“The new production needs a new swan queen. A fresh face to present to the world. But which of you can embody both swans? The white and the black?” – Thomas Leroy
This week is 135th anniversary of the premiere for Tchaikovsky’s Swan Lake at the Bolshoi which set the scene for one of last year’s big Oscar winners, the ‘Black Swan’.
There are perhaps some parallels between the ‘Black’ and ‘White’ Swans with ‘Leaders’ and ‘Managers’, but I think that they are more misleading than useful. What interests me more is the portrayal of the insanely difficult task in playing both roles. The ‘Swan Queen’ requires a dancer who can play both the White Swan with innocence and grace, and the Black Swan, who represents guile and sensuality. The ballet’s role of the ‘Swan Queen’ is apt in its prestige and rarity to describe the executive to can both lead and manage with equal virtuosity.
When the Artistic Director Thomas Leroy lays out this challenge, he also injects a bit of embracing failure ethos as well…
- Thomas Leroy: The truth is when I look at you all I see is the white swan. Yes you’re beautiful, fearful, and fragile. Ideal casting. But the black swan? It’s a hard fucking job to dance both.

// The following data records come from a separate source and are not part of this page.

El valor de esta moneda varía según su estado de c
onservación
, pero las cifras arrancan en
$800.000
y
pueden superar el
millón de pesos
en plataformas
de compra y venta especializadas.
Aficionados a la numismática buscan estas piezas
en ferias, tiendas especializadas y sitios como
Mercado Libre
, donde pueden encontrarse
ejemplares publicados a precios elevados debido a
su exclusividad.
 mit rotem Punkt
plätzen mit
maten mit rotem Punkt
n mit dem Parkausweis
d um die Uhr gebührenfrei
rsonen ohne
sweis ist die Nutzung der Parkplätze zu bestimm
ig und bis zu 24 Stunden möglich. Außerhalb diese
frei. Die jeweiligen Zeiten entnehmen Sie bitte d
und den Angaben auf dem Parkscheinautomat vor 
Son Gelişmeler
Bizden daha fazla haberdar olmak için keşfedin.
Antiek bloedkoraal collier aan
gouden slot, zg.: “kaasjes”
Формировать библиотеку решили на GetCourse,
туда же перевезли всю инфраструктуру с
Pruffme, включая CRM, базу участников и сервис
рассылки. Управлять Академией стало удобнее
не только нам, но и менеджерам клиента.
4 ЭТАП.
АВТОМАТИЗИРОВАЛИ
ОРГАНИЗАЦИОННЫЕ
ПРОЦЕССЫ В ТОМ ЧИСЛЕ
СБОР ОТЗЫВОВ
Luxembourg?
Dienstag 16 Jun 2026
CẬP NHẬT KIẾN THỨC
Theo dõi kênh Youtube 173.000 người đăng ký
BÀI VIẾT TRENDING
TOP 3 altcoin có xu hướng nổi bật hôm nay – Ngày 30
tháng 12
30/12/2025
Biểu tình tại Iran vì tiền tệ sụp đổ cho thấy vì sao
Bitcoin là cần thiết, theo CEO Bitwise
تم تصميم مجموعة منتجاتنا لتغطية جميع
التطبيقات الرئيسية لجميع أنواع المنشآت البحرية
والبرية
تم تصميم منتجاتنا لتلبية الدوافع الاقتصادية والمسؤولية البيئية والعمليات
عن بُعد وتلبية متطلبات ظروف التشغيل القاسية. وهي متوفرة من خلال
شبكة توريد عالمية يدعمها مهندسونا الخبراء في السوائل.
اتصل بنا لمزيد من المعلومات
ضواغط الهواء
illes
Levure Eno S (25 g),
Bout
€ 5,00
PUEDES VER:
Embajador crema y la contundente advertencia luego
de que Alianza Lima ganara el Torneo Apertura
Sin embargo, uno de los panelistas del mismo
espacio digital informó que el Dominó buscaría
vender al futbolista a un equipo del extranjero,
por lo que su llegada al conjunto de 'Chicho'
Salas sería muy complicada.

- Nina: I can dance the black swan, too.
- Thomas Leroy: Really? In 4 years every time you dance I see you obsessed getting each and every move perfectly right but I never see you lose yourself. Ever! All that discipline for what?
- Nina: [whispers] I just want to be perfect.
- Thomas Leroy: What?
- Nina: I want to be perfect.
- Thomas Leroy: [scoffs] Perfection is not just about control. It’s also about letting go. Surprise yourself so you can surprise the audience. Transcendence! Very few have it in them.
‘Perfect’ is the enemy of the good, and the nemesis of Swan Queens of all domains.